(Selected excerpt Opens)

How Indian Business Schools Would Adapt to This Virtual Teaching?

The authorities may envision a bright future. The management may take this vision to the next level by putting it into practice. However, ultimately it is the teaching fraternity (Faculty members) who would have to work at the ground level to change ( Bates, 2000 ). When it comes to distance learning courses, the primary concern is regarding the infrastructure and internet support from the Institution, quality of lectures as they will be delivered online ( Bao, 2020 ). The research of the adoption of a complete online teaching mode is yet in its nascent stage to recommend anything. Hence institutions have a significant role in lending proper and timely support to adopt a complete online teaching mode. For instance, the exciting research in Computer Vision focuses on predicting the pose of the human head in an image. This describes the object’s rotation in 3D space. By predicting this, we can determine the direction a human head face. Having a computer able to figure out which direction a human head is facing provides many practical applications. For instance, it can be used to map a 3D object to match the direction of the students in the classroom to have the best visual effect on their minds for learning purposes ( Liu et al., 2021 ). Also, in a case study experimentation of Peking University’s online education during COVID 19, few specific instructional strategies were presented to summarize current online teaching experiences for university instructors who might conduct online education in similar circumstances. For instance, online effective delivery mechanism, adequate support provided by faculty and teaching assistants to students, and high-quality participation for better student learning can be followed for better learning experiences ( Bao, 2020 ). The authors have highlighted some benchmarking teaching methods in the following sections of the paper to extract some learnings imparted in Indian business schools in India for the effective pedagogical methods amidst COVID 19. The research objectives of the paper are mentioned in the following section.

(Selected excerpt Closes)

• _What to work on_
List each distinct in-text citation in the passage on virtual teaching in Indian business schools, counting a repeated one once. Work only from the passage on virtual teaching in Indian business schools.

(Data extracts Opens)

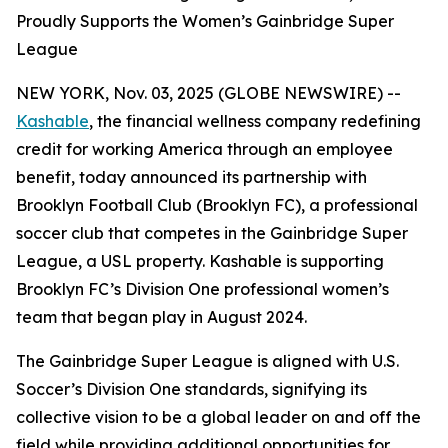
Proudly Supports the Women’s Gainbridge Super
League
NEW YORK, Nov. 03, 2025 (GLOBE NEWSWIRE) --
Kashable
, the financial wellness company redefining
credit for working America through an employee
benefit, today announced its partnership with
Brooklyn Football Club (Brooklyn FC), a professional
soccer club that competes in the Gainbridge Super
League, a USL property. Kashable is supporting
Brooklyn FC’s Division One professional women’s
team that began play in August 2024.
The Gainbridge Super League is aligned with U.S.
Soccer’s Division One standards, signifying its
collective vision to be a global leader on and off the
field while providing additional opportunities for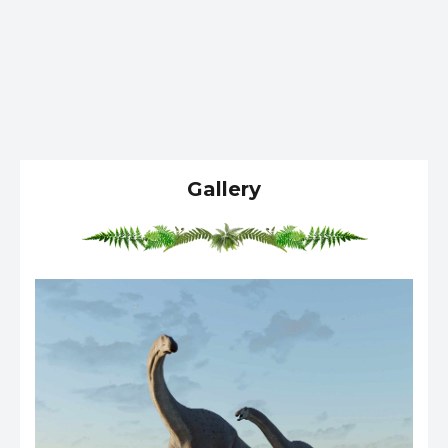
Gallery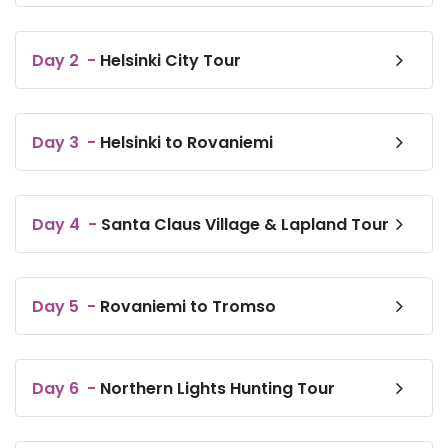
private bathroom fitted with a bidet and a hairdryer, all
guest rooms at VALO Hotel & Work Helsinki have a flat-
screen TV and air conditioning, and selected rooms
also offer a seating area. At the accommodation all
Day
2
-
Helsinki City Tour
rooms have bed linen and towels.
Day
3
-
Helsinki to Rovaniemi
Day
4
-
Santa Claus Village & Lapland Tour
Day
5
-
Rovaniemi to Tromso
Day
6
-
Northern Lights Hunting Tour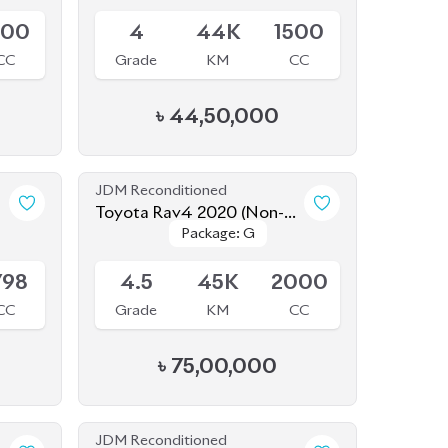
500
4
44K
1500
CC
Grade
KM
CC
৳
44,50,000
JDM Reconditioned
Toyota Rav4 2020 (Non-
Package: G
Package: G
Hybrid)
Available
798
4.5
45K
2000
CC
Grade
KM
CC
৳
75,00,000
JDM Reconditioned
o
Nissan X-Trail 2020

(Data extracts Closes)
(Data extracts Opens)

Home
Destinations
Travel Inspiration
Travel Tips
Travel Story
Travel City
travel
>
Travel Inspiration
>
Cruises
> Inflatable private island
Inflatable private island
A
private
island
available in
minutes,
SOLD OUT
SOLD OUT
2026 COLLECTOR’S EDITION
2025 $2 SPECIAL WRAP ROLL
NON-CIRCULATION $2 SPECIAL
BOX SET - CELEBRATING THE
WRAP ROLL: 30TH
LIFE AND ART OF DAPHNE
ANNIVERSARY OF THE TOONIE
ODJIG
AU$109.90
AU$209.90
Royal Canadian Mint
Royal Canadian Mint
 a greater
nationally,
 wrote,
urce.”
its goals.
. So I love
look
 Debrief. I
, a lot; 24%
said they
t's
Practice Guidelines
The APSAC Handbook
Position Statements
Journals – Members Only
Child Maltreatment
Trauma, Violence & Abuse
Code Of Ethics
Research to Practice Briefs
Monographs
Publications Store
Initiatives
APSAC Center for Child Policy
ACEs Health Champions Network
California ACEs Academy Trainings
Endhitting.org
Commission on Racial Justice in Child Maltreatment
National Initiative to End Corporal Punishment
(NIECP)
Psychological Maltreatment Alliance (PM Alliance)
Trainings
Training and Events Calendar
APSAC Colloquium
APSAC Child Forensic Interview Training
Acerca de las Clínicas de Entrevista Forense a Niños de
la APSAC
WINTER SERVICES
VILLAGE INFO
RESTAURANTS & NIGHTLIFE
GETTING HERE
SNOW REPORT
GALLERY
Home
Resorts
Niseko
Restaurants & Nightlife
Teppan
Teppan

(Data extracts Closes)
(Data extracts Opens)

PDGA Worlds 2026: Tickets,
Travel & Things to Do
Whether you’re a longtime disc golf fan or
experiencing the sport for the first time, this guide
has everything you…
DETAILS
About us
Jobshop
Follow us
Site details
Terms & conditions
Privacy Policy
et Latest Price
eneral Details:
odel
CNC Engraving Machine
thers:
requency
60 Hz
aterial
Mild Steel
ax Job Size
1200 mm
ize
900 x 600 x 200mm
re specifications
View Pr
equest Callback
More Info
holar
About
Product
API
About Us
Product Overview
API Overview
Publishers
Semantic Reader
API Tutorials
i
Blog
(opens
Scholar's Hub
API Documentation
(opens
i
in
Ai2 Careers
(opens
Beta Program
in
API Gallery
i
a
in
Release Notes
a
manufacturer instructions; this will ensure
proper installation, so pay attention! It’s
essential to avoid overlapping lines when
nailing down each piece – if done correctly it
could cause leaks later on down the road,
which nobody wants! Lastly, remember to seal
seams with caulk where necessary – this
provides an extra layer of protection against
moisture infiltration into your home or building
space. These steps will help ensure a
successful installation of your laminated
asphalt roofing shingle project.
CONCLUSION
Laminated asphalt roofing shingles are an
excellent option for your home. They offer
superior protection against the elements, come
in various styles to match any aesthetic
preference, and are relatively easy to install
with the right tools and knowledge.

(Data extracts Closes)

• _Exercise output_
Bates, 2000
Bao, 2020
Liu et al., 2021